*** Opening DATA RECORDS ***
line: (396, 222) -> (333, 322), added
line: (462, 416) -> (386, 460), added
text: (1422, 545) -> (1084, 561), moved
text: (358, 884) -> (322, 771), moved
*** Closing DATA RECORDS ***
*** Opening DATA RECORDS ***
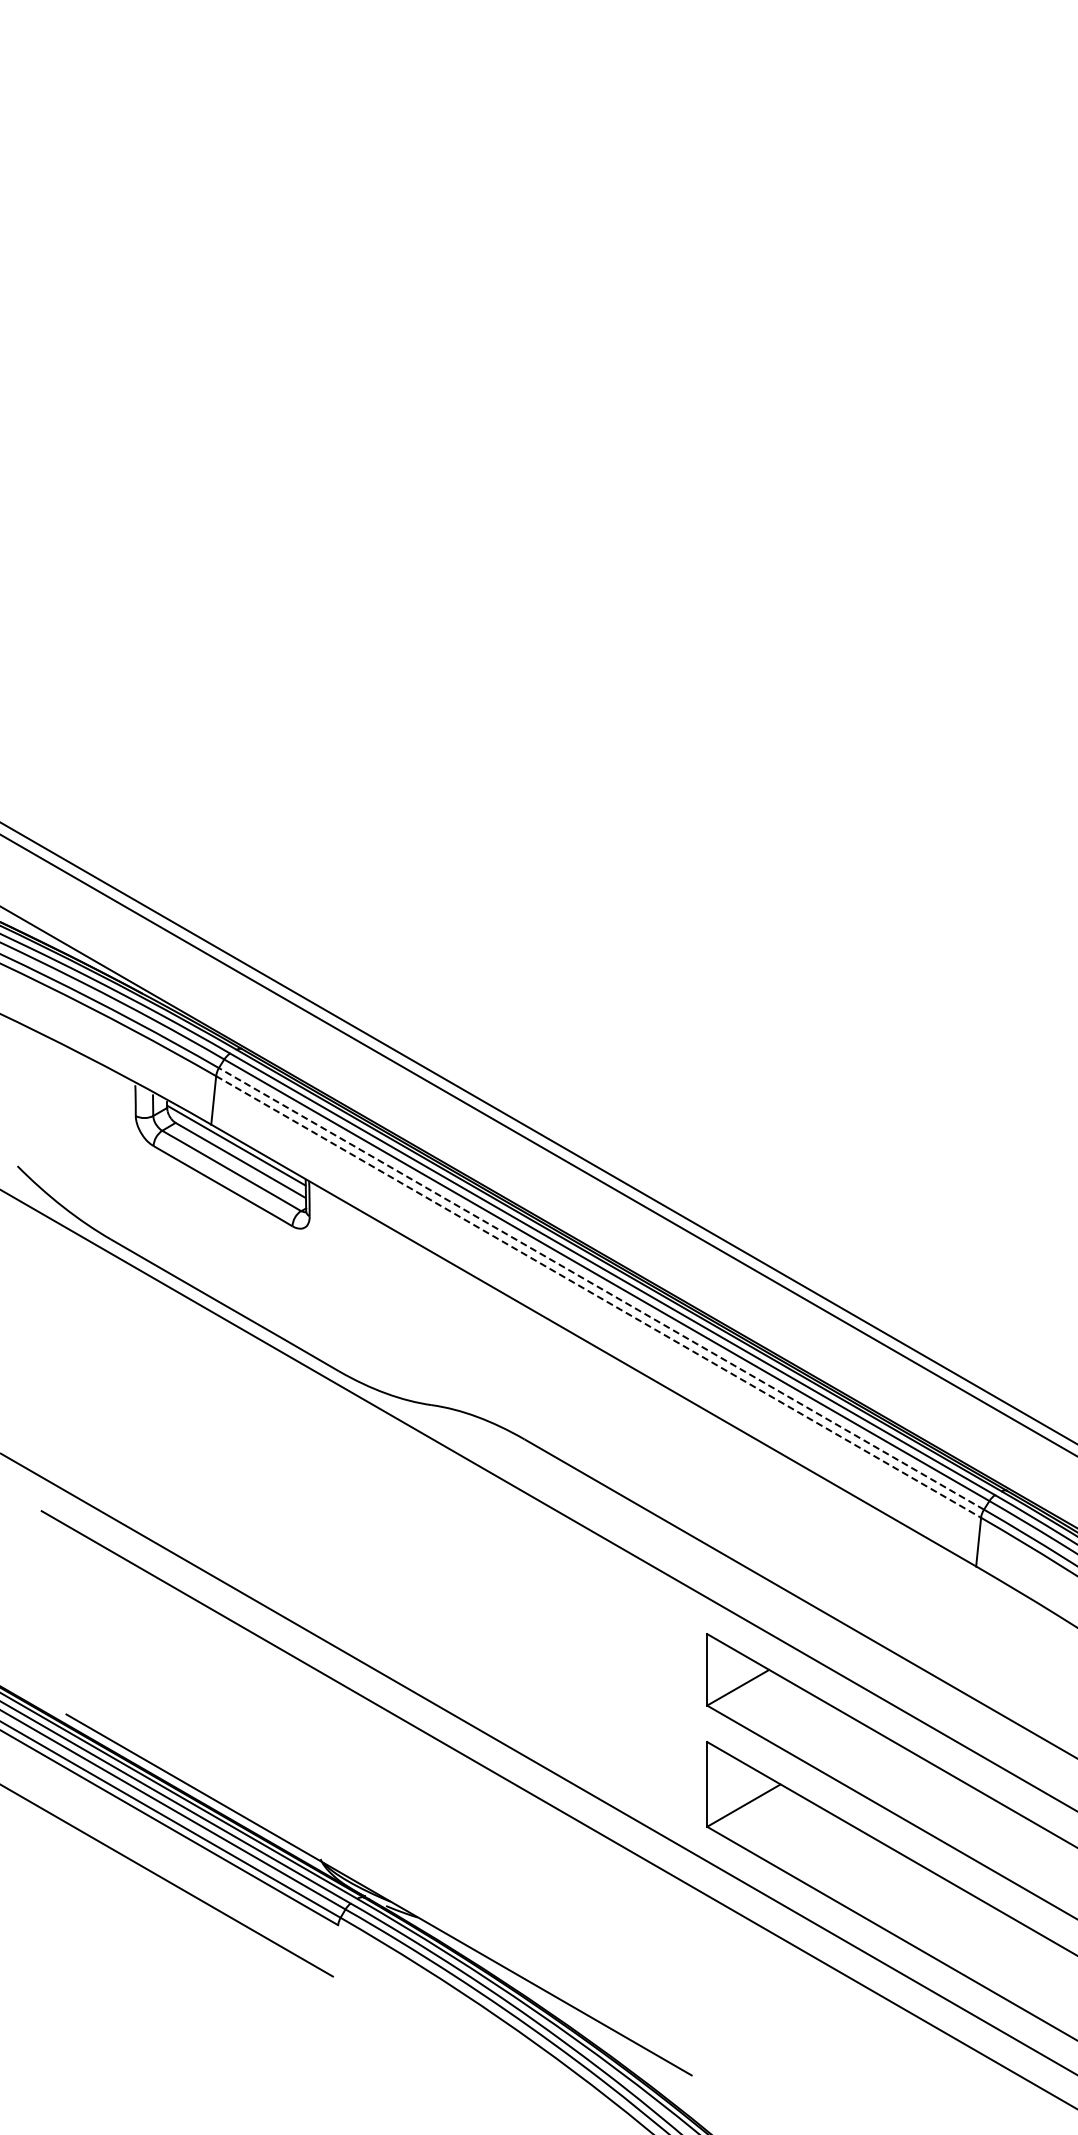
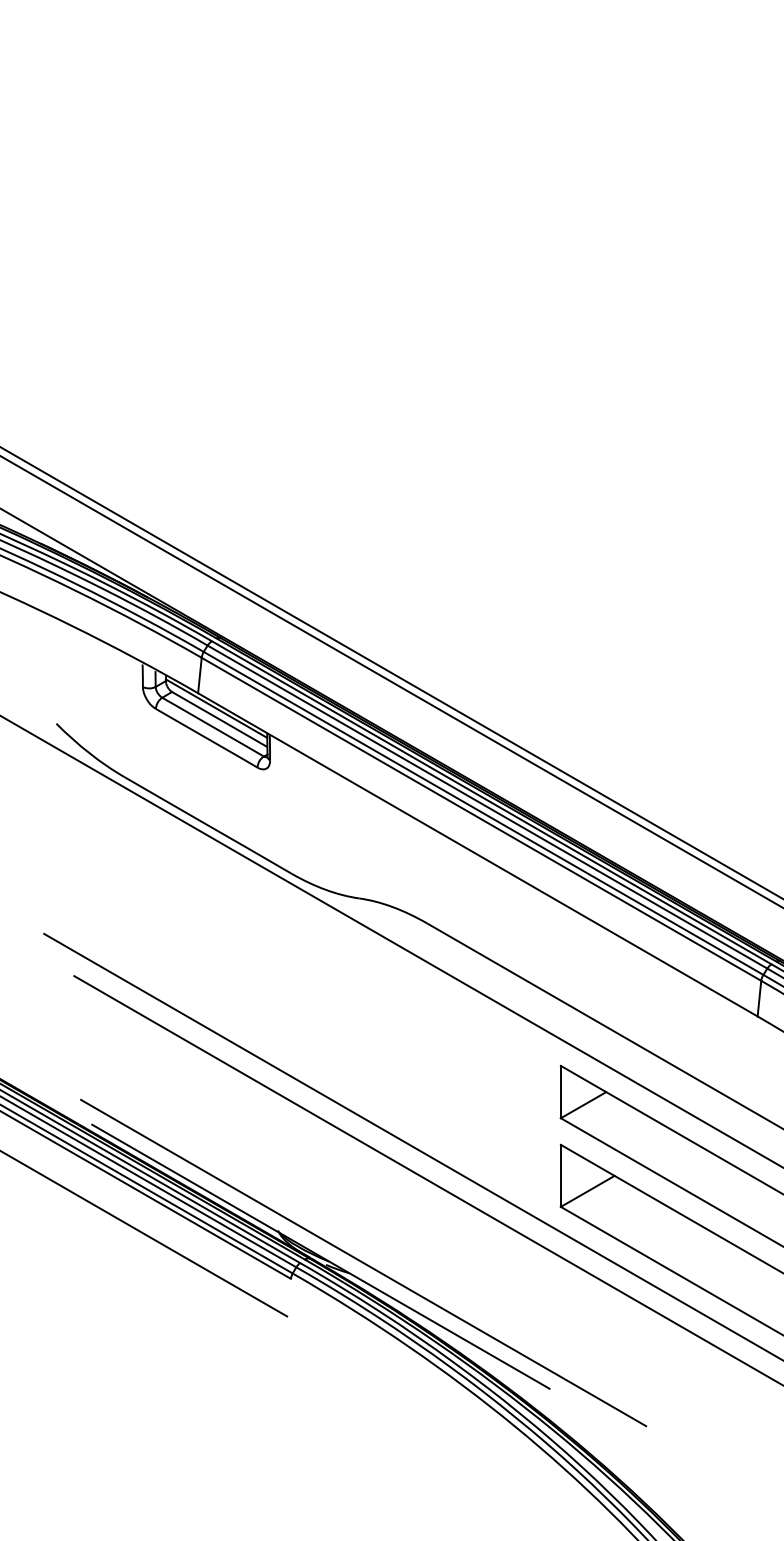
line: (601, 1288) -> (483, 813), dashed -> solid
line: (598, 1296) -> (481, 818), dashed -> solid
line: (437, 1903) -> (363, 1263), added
*** Closing DATA RECORDS ***
Print exactly the lines of the listing above starting at the line containing "text: (1422, 545) -> (1084, 561), moved" and ending at the line containing "text: (358, 884) -> (322, 771), moved", both included.

> ANSWER SPACE:
text: (1422, 545) -> (1084, 561), moved
text: (358, 884) -> (322, 771), moved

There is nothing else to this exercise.